Bill Text: CA AB2578 | 2021-2022 | Regular Session | Introduced

NOTE: There are more recent revisions of this legislation. Read Latest Draft
Bill Title: State Energy Resources Conservation and Development Commission: integrated energy policy report: carbon capture, utilization, and sequestration.

Spectrum: Partisan Bill (Republican 1-0)

Status: (Engrossed - Dead) 2022-06-15 - In committee: Set, first hearing. Hearing canceled at the request of author. [AB2578 Detail]
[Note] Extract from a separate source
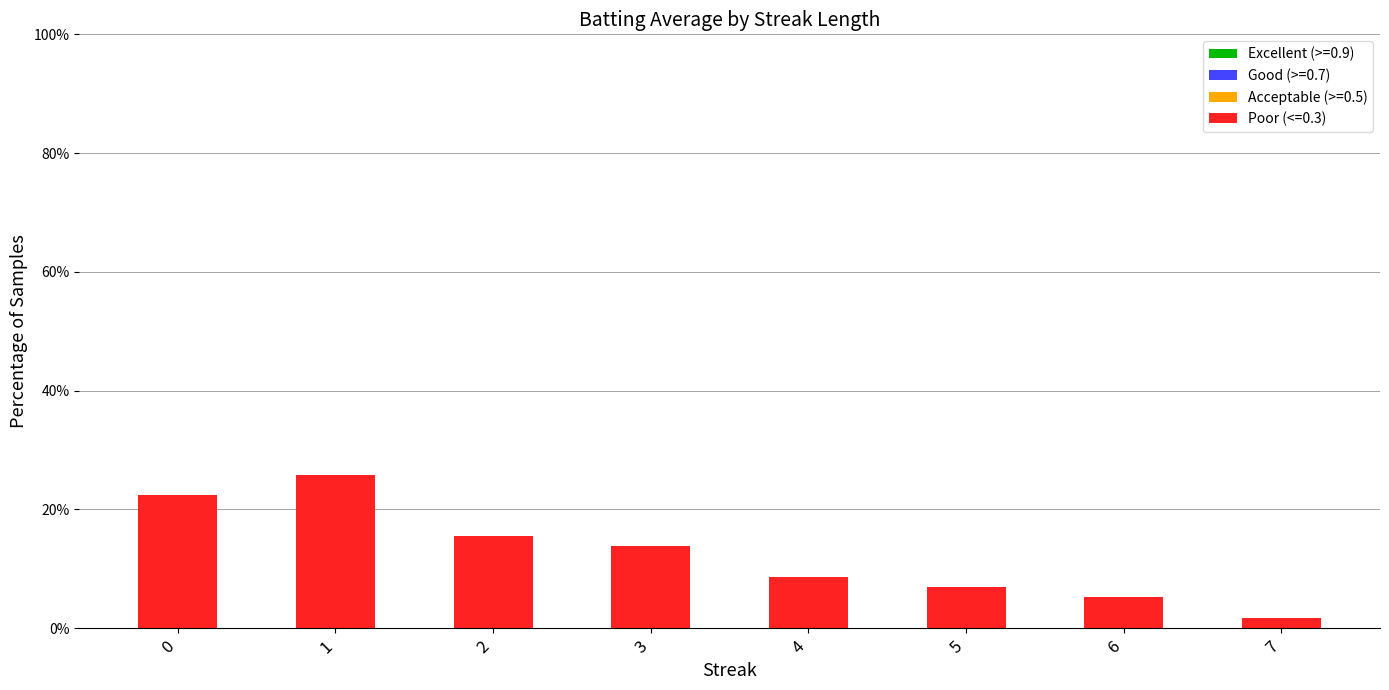

What is the value of the 5th bar from the left?

8.6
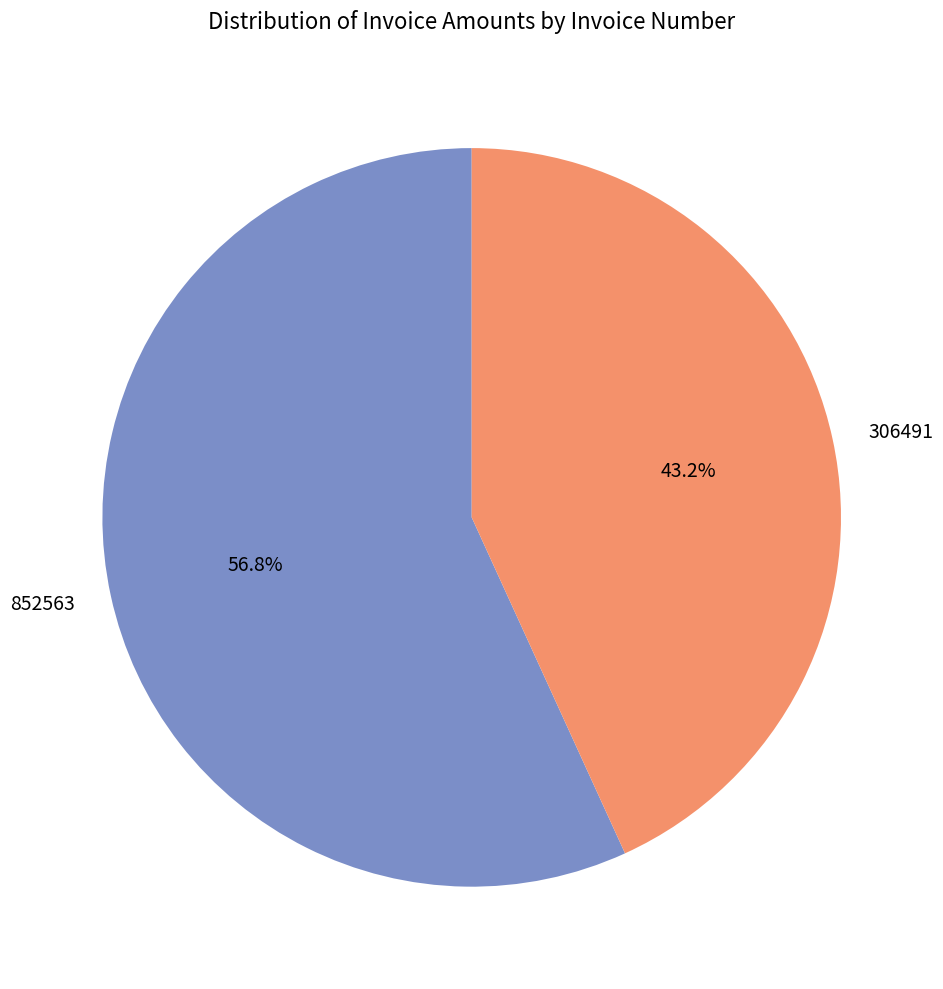

The 852563 slice represents 57% of the pie. True or false?

True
Download: California-2021-AB2578-Introduced.html


CALIFORNIA LEGISLATURE— 2021–2022 REGULAR SESSION

Assembly Bill
No. 2578


Introduced by Assembly Member Cunningham

February 18, 2022


An act relating to greenhouse gases.


LEGISLATIVE COUNSEL'S DIGEST


AB 2578, as introduced, Cunningham. Climate strategy: carbon capture, utilization, and sequestration.
The California Global Warming Solutions Act of 2006 designates the State Air Resources Board as the state agency charged with monitoring and regulating sources of emissions of greenhouse gases. The state board is required to ensure that statewide greenhouse gas emissions are reduced to at least 40% below the 1990 level by 2030. The act requires the state board to prepare and approve a scoping plan for achieving the maximum technologically feasible and cost-effective reductions in greenhouse gas emissions and to update the scoping plan at least once every 5 years.
This bill would state the intent of the Legislature to enact subsequent legislation to incorporate carbon capture, utilization, and sequestration and other engineered carbon removal technologies as a part of California’s climate strategy to meet the various statewide greenhouse gas emission reduction goals.
Vote: MAJORITY   Appropriation: NO   Fiscal Committee: NO   Local Program: NO  

The people of the State of California do enact as follows:


SECTION 1.

 (a) The Legislature finds and declares all of the following:
(1) California has been a leader in the fight against climate change and has set ambitious goals to reduce the negative effects of climate change on the state.
(2) California has the opportunity both geologically and with its highly skilled industrial workforce to develop and deploy many new and existing carbon-reducing technologies.
(3) There has been a growing consensus among experts in the scientific community, including experts from the Intergovernmental Panel on Climate Change, the International Energy Agency, Stanford University, the Lawrence Livermore National Laboratory, the University of California, Berkeley, and the University of California, Los Angeles, that carbon capture, utilization, and sequestration and other engineered carbon removal technologies are critical to a successful climate strategy globally.
(b) It is the intent of the Legislature to enact subsequent legislation to incorporate carbon capture, utilization, and sequestration and other engineered carbon removal technologies as a part of California’s climate strategy to meet the various statewide greenhouse gas emission reduction goals.